◆ **WHAT TO DO**:
Read the data and repeat all of it exactly.

DATA SHOWN below:

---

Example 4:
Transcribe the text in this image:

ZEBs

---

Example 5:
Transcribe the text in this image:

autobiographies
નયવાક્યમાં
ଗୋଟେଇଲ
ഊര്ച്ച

End of DATA SHOWN.

◆ **THE COMPLETED TASK**:
---

Example 4:
Transcribe the text in this image:

ZEBs

---

Example 5:
Transcribe the text in this image:

autobiographies
નયવાક્યમાં
ଗୋଟେଇଲ
ഊര്ച്ച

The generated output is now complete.